- Problem to work on -
In the book review below, pull out the stretch from "It is a desert" through "and son Paul." and copy it word for word.

- Extract -
———

Arrakis, a planet where no rain falls, where
no oceans exist and where no rivers flow is a planet whose worth is immeasurable.
It is a desert planet along most of its altitudes barring the polar ice caps and
it is where melange is harvested at great peril and expense by the ruling houses.
To add to this danger tremendous winds, sandstorms and giant sand worms continually
and unseen cross the desert devouring anyone or anything they detect on the surface.
A despotic regime which oversaw the running of Arrakis - House Harkonnen - has
been succeeded by a more humane house - House Atreides. Duke Leto Atreides now
newly appointed to run Arrakis uproots from his home planet of Caladan, a planet
the complete antithesis of Arrakis with his concubine Lady Jessica and son Paul.
He is a wise and kind leader who seeks out the trust and friendship of the local
and fabled indigenous Fremen who have been a thorn in the side of the departing
House Harkonnen. Lady Jessica is a Bene Gesserit witch and her son Paul is a
fifteen year to whom the Fremen believe may be their religion's saviour and
apotheosis. Frank Herbert's prose is at times a little too tight and serious and
the characters seem just a tad too magnificent in their depths of depravity and
heights of enlightenment. The planet's harshness and beauty itself is told through
the eyes of people - both native and foreign - who become ensnared in its history
either through their bloodletting or bloodwater as the Freemen refer to liquids
of the recently fallen, such is the need for water on their planet: or their own
lives. This novel is a battle for Arrakis. This novel is simply breathtaking in
its scope and simply towers above almost any other science fiction novel I have
ever read.

———

- Dataset content -
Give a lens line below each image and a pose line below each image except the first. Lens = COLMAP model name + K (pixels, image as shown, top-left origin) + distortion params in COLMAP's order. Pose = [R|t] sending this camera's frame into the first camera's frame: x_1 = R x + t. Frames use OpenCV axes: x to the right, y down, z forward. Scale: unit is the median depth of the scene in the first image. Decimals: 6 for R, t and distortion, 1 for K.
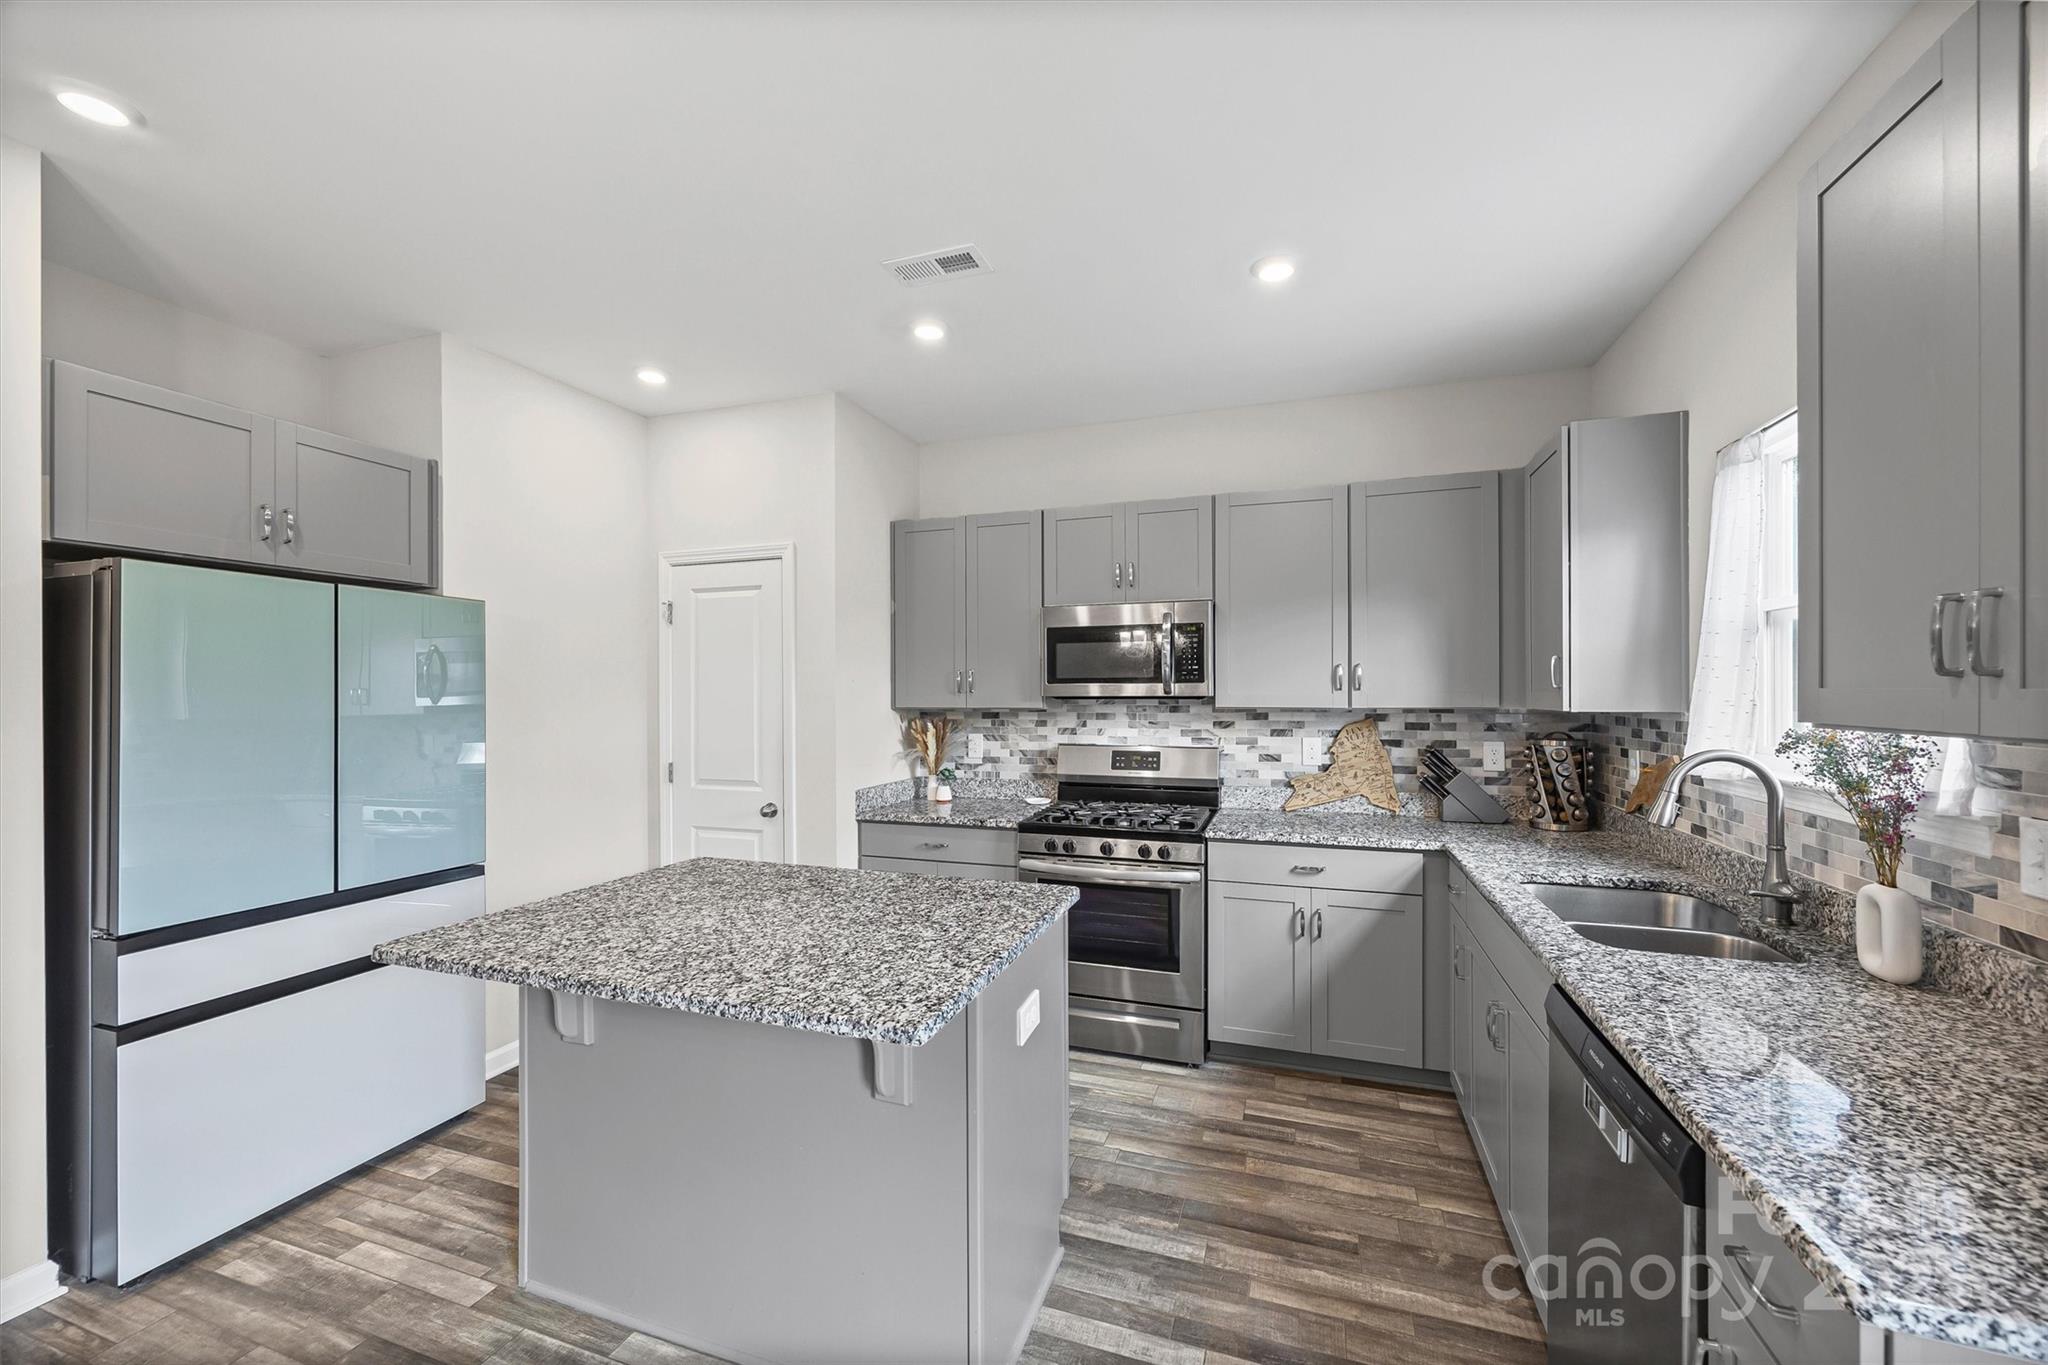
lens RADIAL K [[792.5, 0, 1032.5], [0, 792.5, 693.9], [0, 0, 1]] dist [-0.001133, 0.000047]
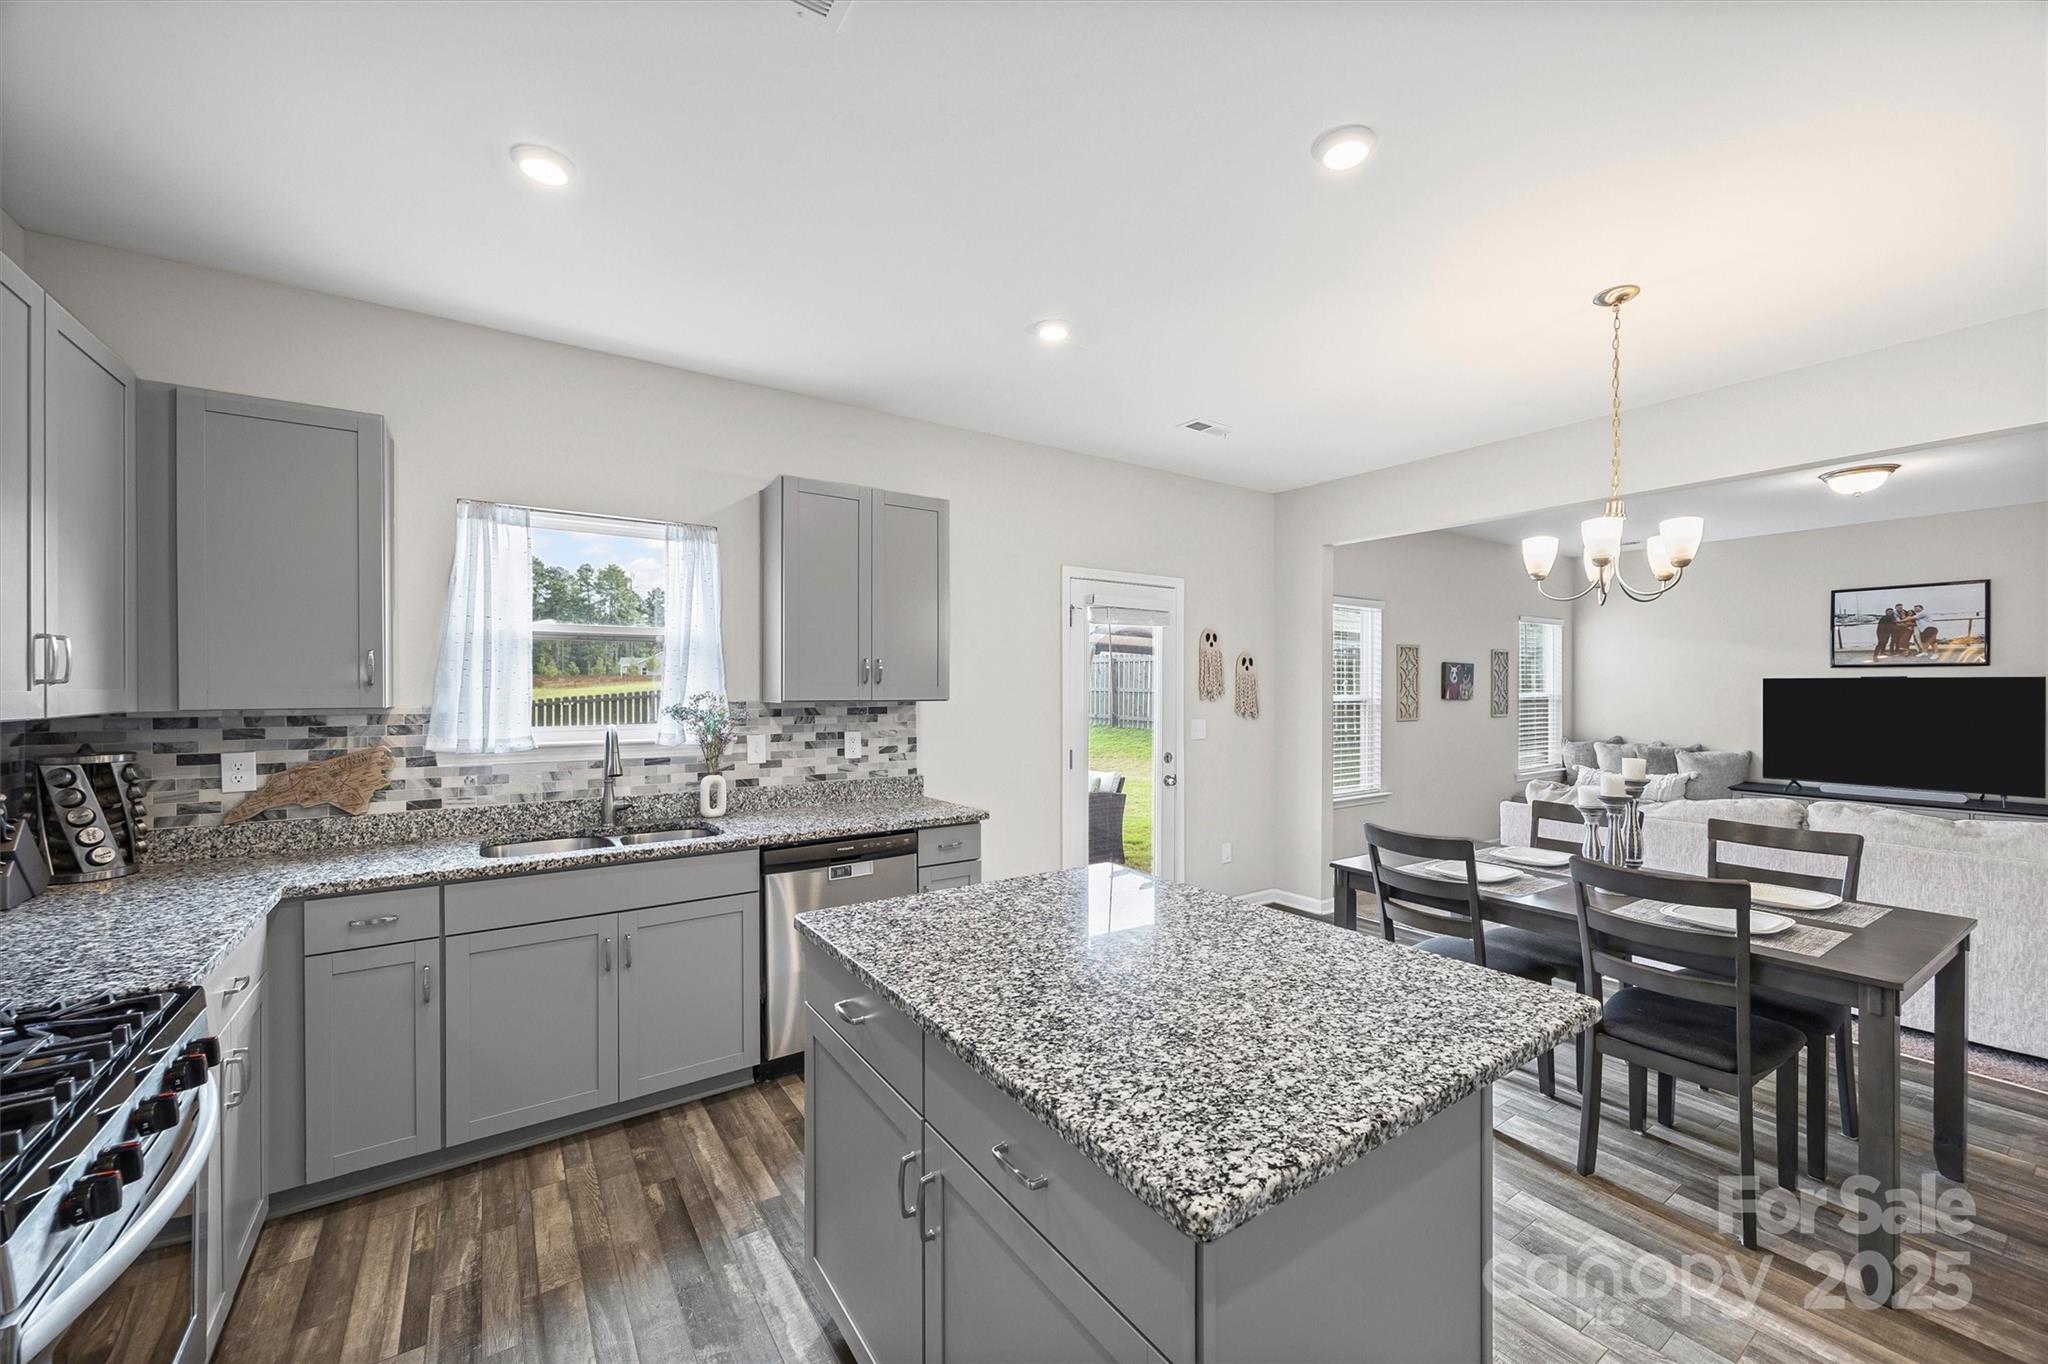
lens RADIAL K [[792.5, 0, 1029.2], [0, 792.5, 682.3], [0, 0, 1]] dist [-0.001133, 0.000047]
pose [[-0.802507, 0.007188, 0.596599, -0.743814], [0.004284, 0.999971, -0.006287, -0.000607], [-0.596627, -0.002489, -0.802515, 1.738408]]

———

- Solution to this problem -
It is a desert planet along most of its altitudes barring the polar ice caps and
it is where melange is harvested at great peril and expense by the ruling houses.
To add to this danger tremendous winds, sandstorms and giant sand worms continually
and unseen cross the desert devouring anyone or anything they detect on the surface.
A despotic regime which oversaw the running of Arrakis - House Harkonnen - has
been succeeded by a more humane house - House Atreides. Duke Leto Atreides now
newly appointed to run Arrakis uproots from his home planet of Caladan, a planet
the complete antithesis of Arrakis with his concubine Lady Jessica and son Paul.